Just something I was testing:
If in a course I have, e.g. “versenden” = “to ship, to dispatch” with a synonym “verschicken” and I also have “verschicken” = “to ship, to dispatch” with a synonym “versenden”, to ensure that the learner will get presented with both headwords then unfortunately you also get the case that the learner can be presented with “to ship, to dispatch”, given both versenden and verschicken as possible multiple-choice answers, and be marked wrong if you select the one other than what was internally expected (despite there being no way for the user to tell). @Hung-phan I’ve added these to my level in your course to test and confirm this.
Given that, is there any good/safe way for a course to contain two entries with different headwords but the same clue? Other than having some odd sort of hint like “(no i)” that appears for one but not the other…
Have you found anything like a corpus database for German? They are absolutely brilliant for finding examples which ONLY work with one particular word.
I’ve no idea how I (or anyone) could come up with a sentence where versenden could be used but not verschicken…at any rate including whole sentences makes it a very different sort of course (and I already have ones like that)
I specifically chose this example because a) the meanings, as far as I can tell, are identical and b) the two words are very similar morphologically so there’s no obvious hint you can give based on starting letter, number of syllables etc.
With words that I really haven’t dug into yet, I simply write ("not “verschicken”). Most of the course participants seem happy with that one so far.
I was trying to think of examples of the top of my head, but I wasn’t able to think of any, either, and I am always getting emails telling me things like “wir haben Ihr Paket versandt/verschickt”.
I can only think of a compound noun, “Versandtasche”, but that doesn’t help you
Have you ever used the word reference forum?
You might want to try there. Maybe some German native speaker can think of some difference!
I would ask, “Can any of you think of a sentence where it is ONLY possible to use “verschicken” and NOT “versenden” and vice versa?”
Maybe there is some saying where one of them is used and not the other.
I don’t consider putting (not “{some-other-complete-German-word}”) an option sorry. The clues should be in English and not provide hints or pointers to German words in themselves. In many cases doing that basically gives away the expected answer, as it’s clearly something very similar to it.
Actually I just thought of one - putting a single entry as “versenden; verschicken”.
That way in typing tests you can type either, but you’ll see still both words for multiple choice & tapping tests.
I’d only use it as a last-last resort for extreme cases like this.
OK, here we have an example where a PERSON is “verschickt”. I wonder if you can also say “versandt” for a person?
It looks like you can…
All I have found so far is that it is far more normal in everyday German to say, “ich habe X verschickt” when you are talking about sending stuff via a smartphone. “er hat Nacktbilder von mir verschickt” is what regular people would say, not “er hat … versendet”, that sounds too formal.
I am just googling stuff here, I hope you don’t mind.
Basically, I think the difference is one of formality. “Verschicken” is more informal than “versenden”. Teenagers wouldn’t use the word “versenden” to refer to having sent something on their phones.

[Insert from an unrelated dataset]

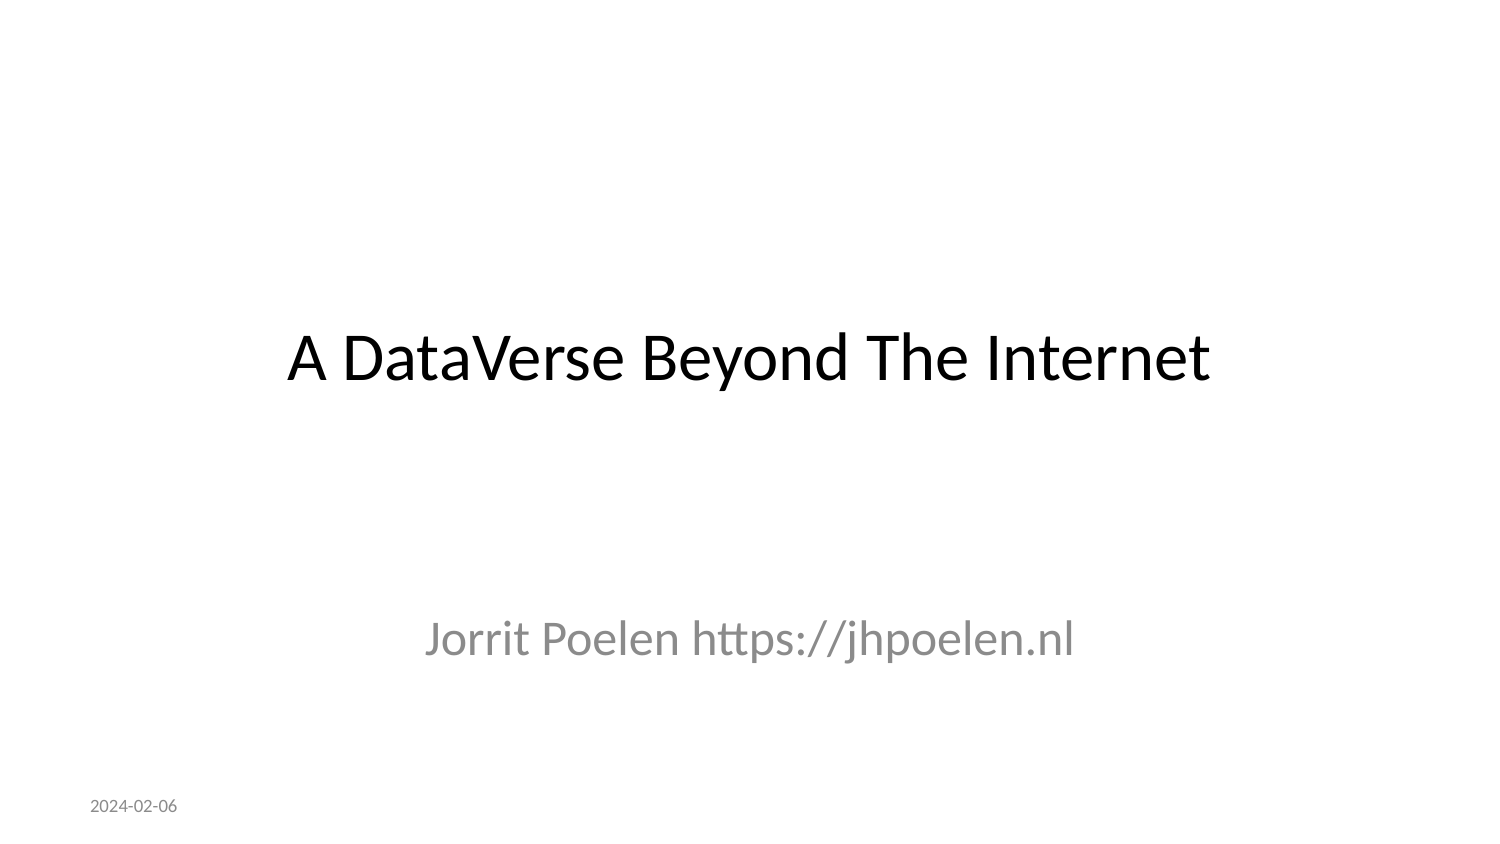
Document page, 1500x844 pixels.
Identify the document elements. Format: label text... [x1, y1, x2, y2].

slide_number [75, 782, 425, 827]
subtitle Jorrit Poelen https://jhpoelen.nl [225, 478, 1275, 694]
title A DataVerse Beyond The Internet [112, 262, 1388, 443]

I would do something like this (even though you don’t like this idea), I would add this phrase in the definition:
Interesting to know anyway. Versenden rates are rather more common than verschicken in the various sources I checked. But I think it’s an artifact of the way word frequency stats are gathered that often more formal/academic/technical terminology ends up being ranked above everyday/colloquial vocabulary, particularly given the German penchant for writing down rules and regulations in intricate detail.
I just put in “verschicken” in google and there were all these hits about “Nacktbilder verschicken”
You are absolutely right about the sources, though. There is - for technical reasons - a lot more formal vocabulary in various corpora than the spoken versions of a language, so if “versenden” appears more often then that has nothing to do with usage by real people on the street.
You could ask on that forum I linked to, but I would bet my bottom dollar on “verschicken” being more informal in the context of smartphone use.
So I suppose you could get away with two entries “to send, to dispatch (formal)” and “to send, to dispatch (informal)” in this case but without input from a native speaker I’m not sure I can make that call.
Well sure, if you’re a native speaker and you spend long enough thinking about any given pair of apparent synonyms you can probably come up with some case or another where they’re not interchangeable, but my initial post was more about the fact that Memrise itself asks users to make an impossible choice between two possible answers, and how to work around that as a general case.
I’m really sorry you’re having this issue but I’d like to let you know that there are some ways, to edit the course so that it works with your particular case.
that’s exactly what I’d like to do but it triggers a bug in Memrise that means the user might have to make an impossible guess on a multiple choice question as to which entry is meant when both are shown.